Survivor derived information provides the clues to the mechanisms of hypoxia as the cause for near-death. To date, we have insufficient information to draw conclusions of statistical significance concerning the frequency of hypoxia vs accidental aspiration-induced deaths. Ongoing analysis of surveys from nonfatal drownings, which include information targeting predisposing factors, will be more valuable as they increase in number.
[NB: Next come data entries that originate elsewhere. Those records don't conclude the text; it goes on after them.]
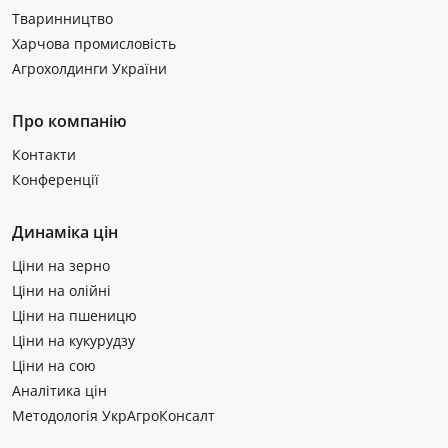
Тваринництво
Харчова промисловість
Агрохолдинги України
Про компанію
Контакти
Конференції
Динаміка цін
Ціни на зерно
Ціни на олійні
Ціни на пшеницю
Ціни на кукурудзу
Ціни на сою
Аналітика цін
Методологія УкрАгроКонсалт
The possible comorbid and nonpathologic states suspected to be predisposing contributing factors to precipitation of ROPE include elevated left ventricular end diastolic pressure, patent foramen ovale, septal defect, pulmonary hypertension, valve disorders and inherited or acquired variations in physiologic vascular, humoral and neurologic responses which control pulmonary vasoconstriction (eg, NO synthase activity, prostacycline, endothelin, mitochondrial function, and 2, 3 DPG levels). Of particular interest to Hawai‘i is evidence that long distance air travel may result in many hours of exposure to sufficient hypoxemia to compromise the integrity and permeability of the ACM in subtle, subclinical fashion, making newly arrived snorkelers at greater risk in the several days after landing. Despite exhaustive search of literature, communications with the Federal Aeronautics Administration, National Aeronautics and Space Administration, National and International Airline Pilots associations, and aeronautics companies in the United States, no references of consequence were found to address this hypothesis. Hypobaric chamber studies have shown that especially in older patients, mean pulmonary artery pressure and vascular resistance increase in response to low grade hypoxemia associated with high altitude commercial travel.10 The degree of such response must vary with many co-factors, including individual variations in physiologic responsiveness to hypoxia. The passenger’s habitat elevation could be another such variable.

Conclusion

This preliminary report suggests that measurements of snorkel airway resistance show that airway resistance in a given snorkel can be markedly variable and cannot always be safely determined by inspection. Furthermore, snorkels with high resistance can increase transthoracic negative pressure sufficiently to induce or add to hypoxia due to ANPPE under certain circumstances which is a cause for near drowning and death while snorkeling. Consequently, the incidence of drownings and near drownings due to this mechanism is unknown at this time. Postmortem examination reports investigation indicate: (1) for the most part, necropsy findings are unable to determine whether a given snorkel death is due to accidental aspiration or ANPPE-induced hypoxia; and (2) improvement in recording clinical historical features as part of postmortem evaluations would be valuable. Ten case studies of survivors indicate: (1) ANPPE and hypoxia have been documented in survivors of near drowning experiences; and (2) predisposing factors exist, which are thought to be capable of adding to the likelihood of ANPPE in snorkelers. They include many factors which need further study: left heart and other occult medical condition, victim habitat altitudes, and possibly long-haul air travel are included in this list.

Abbreviations and Acronyms

ACM

alveocapillary membrane

ANPPE

acute negative pressure pulmonary edema

HAPE

high altitude pulmonary edema

NTP

negative transthoracic pressure

ROPE

rapid onset pulmonary edema

SIPE

swimming induced pulmonary edema

SIROPE

snorkeling induced rapid onset pulmonary edema

Conflict of Interest

None of the authors identify a conflict of interest.